Well, let's see: millions of Americans have had their health insurance - you know, the plans they liked - taken away from them; those same millions have been shafted by healthcare.gov; and few of those who think they've enrolled know if they actually have or not or have their insurance cards.
So, yeah, this study is about as gob-smacking as tackiness in a Miley Cyrus video:
The number of costly emergency room visits is set to soar under ObamaCare, according to a "gold standard" Harvard study, which directly contradicts claims by President Barack Obama that his healthcare law would cut ER trips.
The millions of people who have just been enrolled in Medicaid will go to ERs on a regular basis instead of their local doctors, according to the research.
Obama had said that his signature healthcare reform law would help cut back on government spending by reducing trips to the ER, the Daily Caller reports
Oops, there goes another rubber tree! Right alongside "If you like your plan, you can keep your plan, period" and "bending the cost curve" and "health care reform won't increase the deficit," and "We have to pass the bill to see what is in it." Okay, that last one is being horrifically borne out.
Harvard conducted the study in Oregon in 2008 after that state expanded its Medicaid program. It found that newly-insured Medicaid patients went to the ER 40% more than the uninsured.
The findings are the polar opposite of government calculations that these millions of new patients would pick lower-cost options for their healthcare, by going to their primary care physicians.
The study came during Oregon's Medicaid expansion six years ago when the state, with limited funds available, staged a lottery to decide who would get coverage. The researchers compared the trips to ER by those who won the Medicaid lottery and those who were not so lucky and remained uninsured.
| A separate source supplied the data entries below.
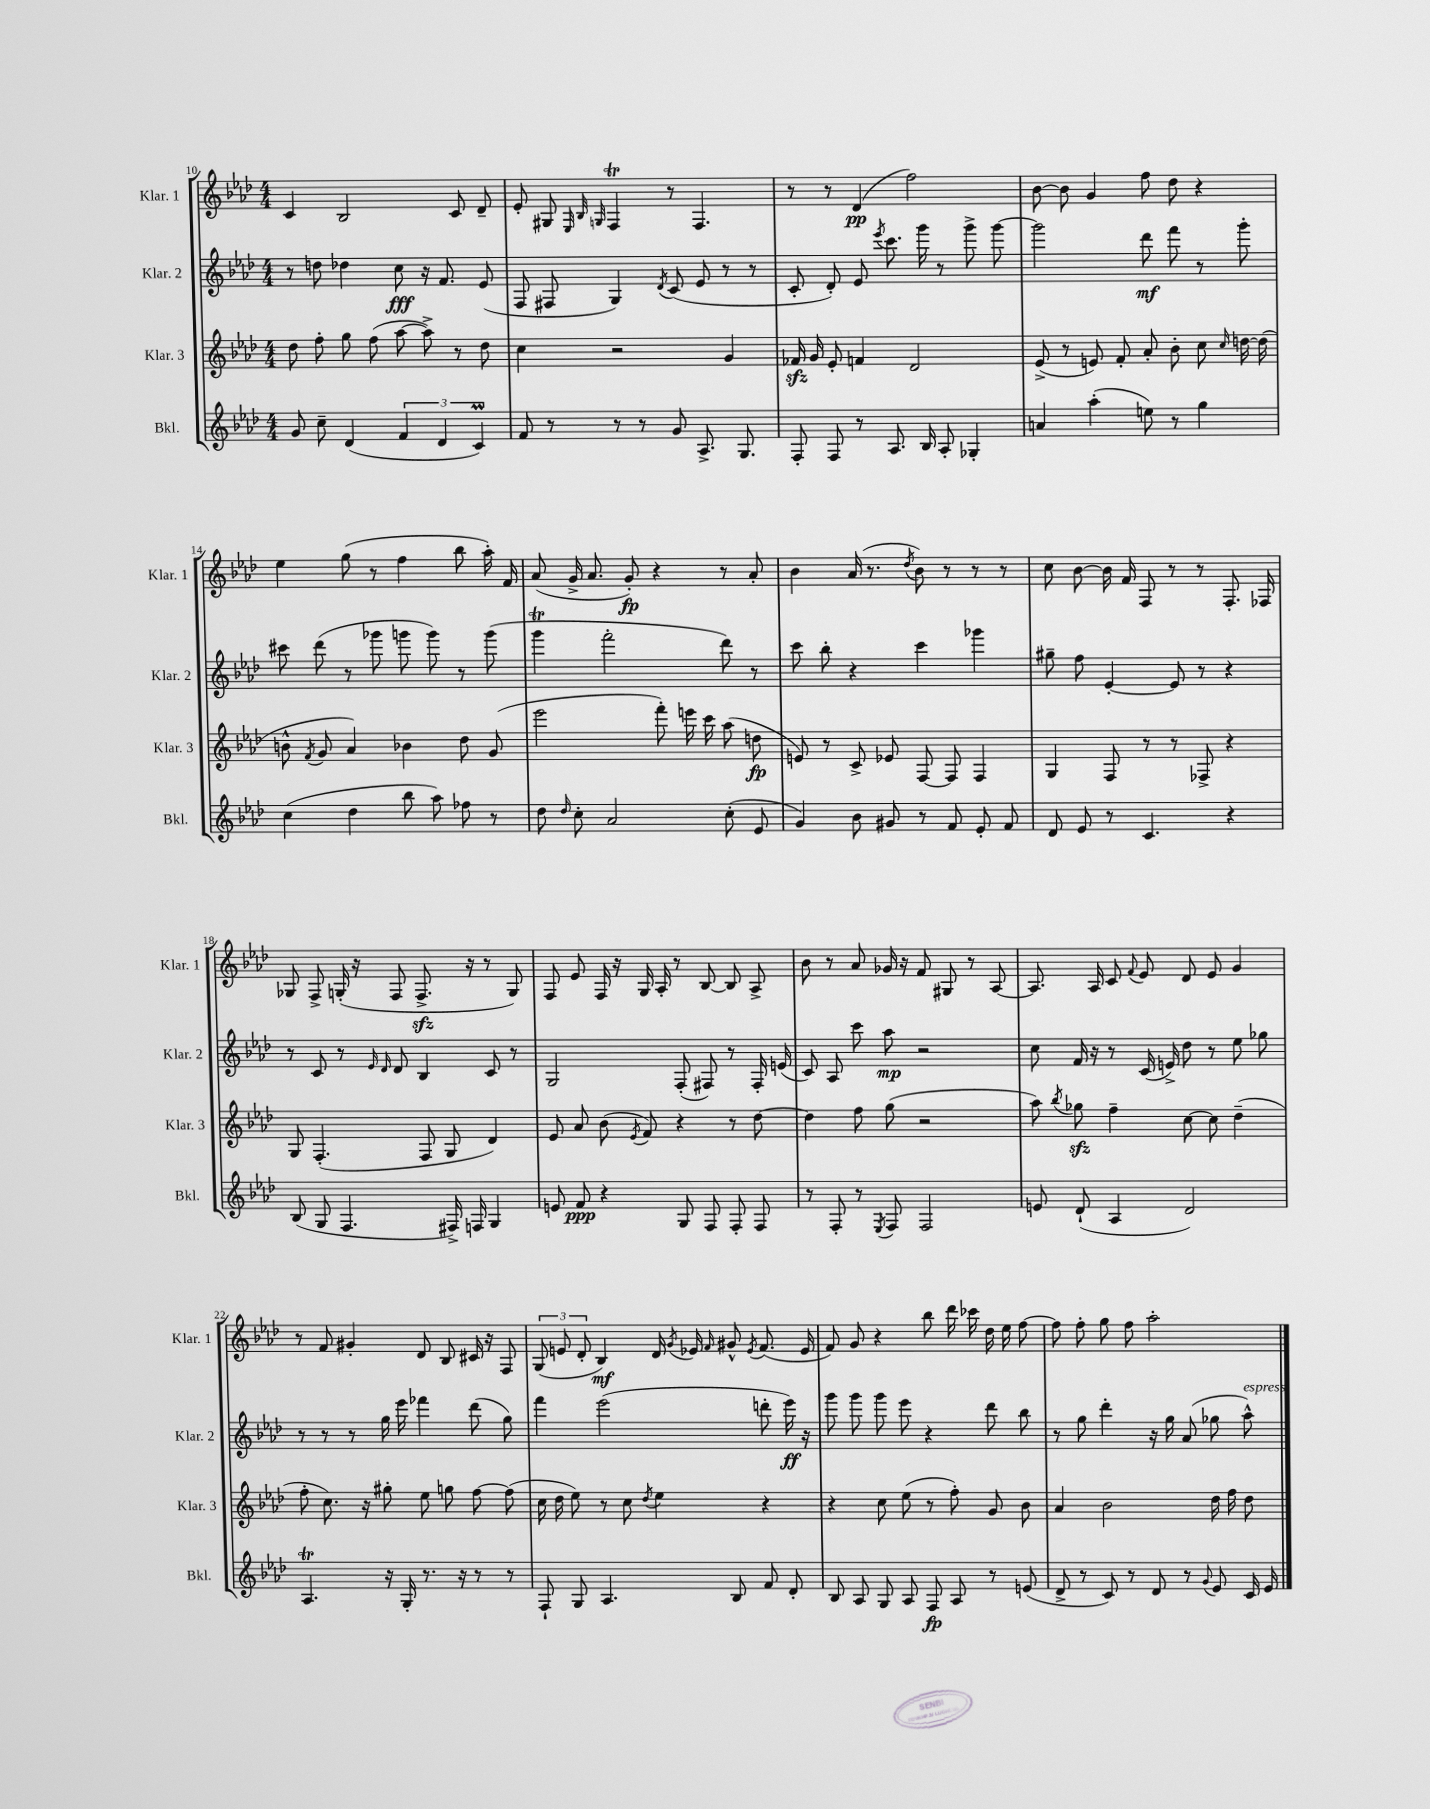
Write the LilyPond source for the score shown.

<<
\new StaffGroup <<
\new Staff = "s0" \with { instrumentName = "Klar. 1" shortInstrumentName = "Klar. 1" } {
    \clef treble \key aes \major \numericTimeSignature \time 4/4
    \autoBeamOff c'4 bes2 c'8 des'8-- |
    ees'8-. gis8 \grace { ees32 bes32 g32 } f4\trill r8 f4. |
    r8 r8 des'4\pp( f''2) |
    bes'8~ bes'8 g'4 f''8 des''8 r4 |
    ees''4 g''8( r8 f''4 bes''8 aes''16-.) f'16 |
    aes'8( g'16-> aes'8. g'8-.\fp) r4 r8 aes'8-. |
    bes'4 aes'16( r8. \acciaccatura { des''8 } bes'8) r8 r8 r8 |
    c''8 bes'8~ bes'16 f'16 f8 r8 r8 f8.-. fes16 |
    ges8 f8-> g16-.( r16 f8 f8.->\sfz r16 r8 g8) |
    f8 ees'8 f16 r16 g16 aes16-. r8 bes8~ bes8 aes8-> |
    bes'8 r8 aes'8 ges'16 r16 f'8 gis8 r8 aes8~ |
    aes8. aes16 c'8 \appoggiatura { f'8 } ees'8 des'8 ees'8 g'4 |
    r8 f'8 gis'4-. des'8 bes8 cis'16 r16 f8 |
    \tuplet 3/2 { g8( e'8 des'8-. } bes4\mf) des'16 \acciaccatura { g'8 } ees'16 \grace { f'16 } gis'8-^ \acciaccatura { ees'8 } f'8.( ees'16 |
    f'8) g'8 r4 bes''8 des'''16 ces'''16 des''16 ees''16 f''8~ |
    f''8 f''8-. g''8 f''8 aes''2-. \bar "|." |
}
\new Staff = "s1" \with { instrumentName = "Klar. 2" shortInstrumentName = "Klar. 2" } {
    \clef treble \key aes \major \numericTimeSignature \time 4/4
    \autoBeamOff r8 d''8 des''4 c''8\fff r16 f'8. ees'8( |
    f8 fis8 g4) \acciaccatura { des'8 } c'8( ees'8 r8 r8 |
    c'8-. des'8-.) ees'8 \acciaccatura { ees'''8 } c'''8. g'''16 r8 g'''8-> g'''8~ |
    g'''2 des'''8\mf f'''8 r8 g'''8-. |
    cis'''8 des'''8( r8 ges'''8 g'''8 g'''8) r8 g'''8( |
    g'''4\trill f'''2-. des'''8) r8 |
    c'''8 bes''8-. r4 c'''4 ges'''4 |
    gis''8-- f''8 ees'4~-. ees'8 r8 r4 |
    r8 c'8 r8 \grace { ees'16 des'16 } des'8 bes4 c'8 r8 |
    g2 f8-.( fis8) r8 fis16-. e'16( |
    c'8) aes8 c'''8 aes''8\mp r2 |
    c''8 f'16 r16 r8 c'16( e'16->) des''8 r8 ees''8 ges''8 |
    r8 r8 r8 g''16 ees'''16 fes'''4 des'''8( g''8) |
    f'''4 ees'''2( d'''8-. ees'''16\ff) r16 |
    g'''8 g'''8 g'''8 ees'''8 r4 des'''8 bes''8 |
    r8 g''8 des'''4-. r16 g''16 aes'8( ges''8 aes''8-^^\markup { \italic "espress." }) \bar "|." |
}
\new Staff = "s2" \with { instrumentName = "Klar. 3" shortInstrumentName = "Klar. 3" } {
    \clef treble \key aes \major \numericTimeSignature \time 4/4
    \autoBeamOff des''8 f''8-. g''8 f''8( aes''8~ aes''8->) r8 des''8 |
    c''4 r2 g'4 |
    fes'16\sfz g'16 ees'8-. f'4 des'2 |
    ees'8->( r8 e'8) f'8-. aes'8-. bes'8-. c''8 \grace { c''16 } d''16~ d''16( |
    b'8-^ \acciaccatura { f'8 } g'8 aes'4) bes'4 des''8 g'8( |
    ees'''2 f'''8-.) e'''16 c'''16 aes''8( d''8\fp |
    e'8) r8 c'8-> ees'8 f8~ f8 f4 |
    g4 f8 r8 r8 fes8-> r4 |
    g8 f4.-.( f8 g8 des'4) |
    ees'8 aes'8 bes'8( \acciaccatura { ees'8 } f'8) r4 r8 des''8~ |
    des''4 f''8 g''8( r2 |
    aes''8) \acciaccatura { bes''8 } ges''8\sfz f''4-- c''8~ c''8 des''4--( |
    f''8-. c''8.) r16 gis''8-. ees''8 g''8 f''8~ f''8( |
    c''16 des''16 ees''8) r8 c''8 \acciaccatura { des''8 } ees''4 r4 |
    r4 c''8 ees''8( r8 f''8-.) g'8 bes'8 |
    aes'4 bes'2 des''16 f''16 des''8 \bar "|." |
}
\new Staff = "s3" \with { instrumentName = "Bkl." shortInstrumentName = "Bkl." } {
    \clef treble \key aes \major \numericTimeSignature \time 4/4
    \autoBeamOff g'8 c''8-- des'4( \tuplet 3/2 { f'4 des'4 c'4\prall) } |
    f'8 r8 r8 r8 g'8 aes8.-> g8. |
    f8-. f8 r8 aes8. bes16 aes8-. ges4-. |
    a'4 aes''4-.( e''8) r8 g''4 |
    c''4( des''4 bes''8 aes''8) fes''8 r8 |
    des''8 \grace { des''16 } c''8-. aes'2 c''8-.( ees'8 |
    g'4) bes'8 gis'8 r8 f'8 ees'8-. f'8 |
    des'8 ees'8 r8 c'4. r4 |
    bes8( g8 f4. fis16->) f16 g4 |
    e'8 f'8\ppp r4 g8 f8 f8-. f8 |
    r8 f8-. r8 \acciaccatura { ees8 } f8 f2 |
    e'8 des'8-!( aes4 des'2) |
    aes4.\trill r16 g16-. r8. r16 r8 r8 |
    f8-! g8 aes4. bes8 f'8 des'8-. |
    bes8 aes8 g8 aes8 f8\fp aes8 r8 e'8( |
    des'8-> r8 c'8) r8 des'8 r8 \appoggiatura { g'8 } ees'8 c'16 ees'16 \bar "|." |
}
>>
>>
\layout { \context { \Score currentBarNumber = #10 } }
The results showed that 25,000 Medicaid patients went to the emergency departments at Portland area hospitals 1.43 times over 18 months while those who were not insured only made 1.02 trips to the ER in the same time frame.
The #1 reason for this greater tendency on the part of Medicaid patients to go to the ER even for colds and flu? Aside from the fact that the ER is "free"? Prepare to not be stunned:
Even with the [Una]ffordable Care-Less] Act and possible Medicaid expansion in Virginia, the Free Clinic of Danville says they'll still have constant traffic.
Staff members say they've had numerous patients inform them that even with subsidies, they're still unable to afford health insurance premiums.
The bottom line? Barack Obama was peddling scenarios that depend upon ObamaCare recipients behaving in a way that every last facet and incentive of the UCLA discourages. You can't promise to give the public "free stuff" - particularly their health care - and expect personal fiscal responsibility from them. And those that are apt to still behave responsibly still can't get through the damned web portal and don't know if they have the coverage they signed up for, which they wouldn't have had to do at all if the plans they liked hadn't been canceled at Barack Obama's direct command in the name of "universal coverage" that is and always has been just one more Marxist myth. Besides, ObamaCare is taking coverage in the opposite direction.
My, but it would have been nice to have this study come out four years ago, wouldn't it? Wouldn't have changed anything, but still.